| Data to use |
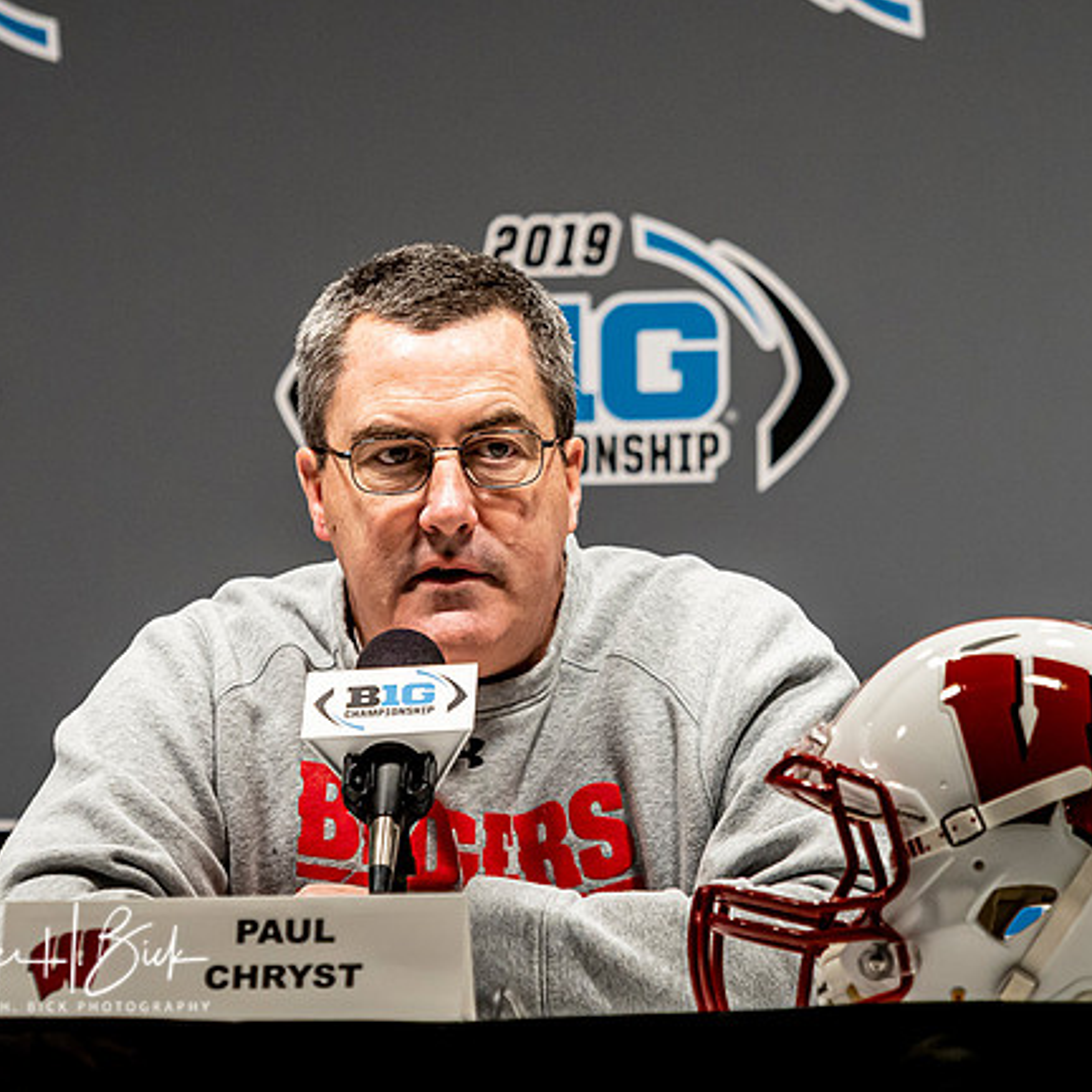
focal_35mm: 353
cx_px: 488
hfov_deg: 5.0
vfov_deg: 5.0
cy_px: 488
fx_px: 12599
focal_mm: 115
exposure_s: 1/200
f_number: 2.8
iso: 1000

| Exercise |
The listing must be repeated word for word, and none of its pictures may appear in the copy.

| Result |
focal_35mm: 353
cx_px: 488
hfov_deg: 5.0
vfov_deg: 5.0
cy_px: 488
fx_px: 12599
focal_mm: 115
exposure_s: 1/200
f_number: 2.8
iso: 1000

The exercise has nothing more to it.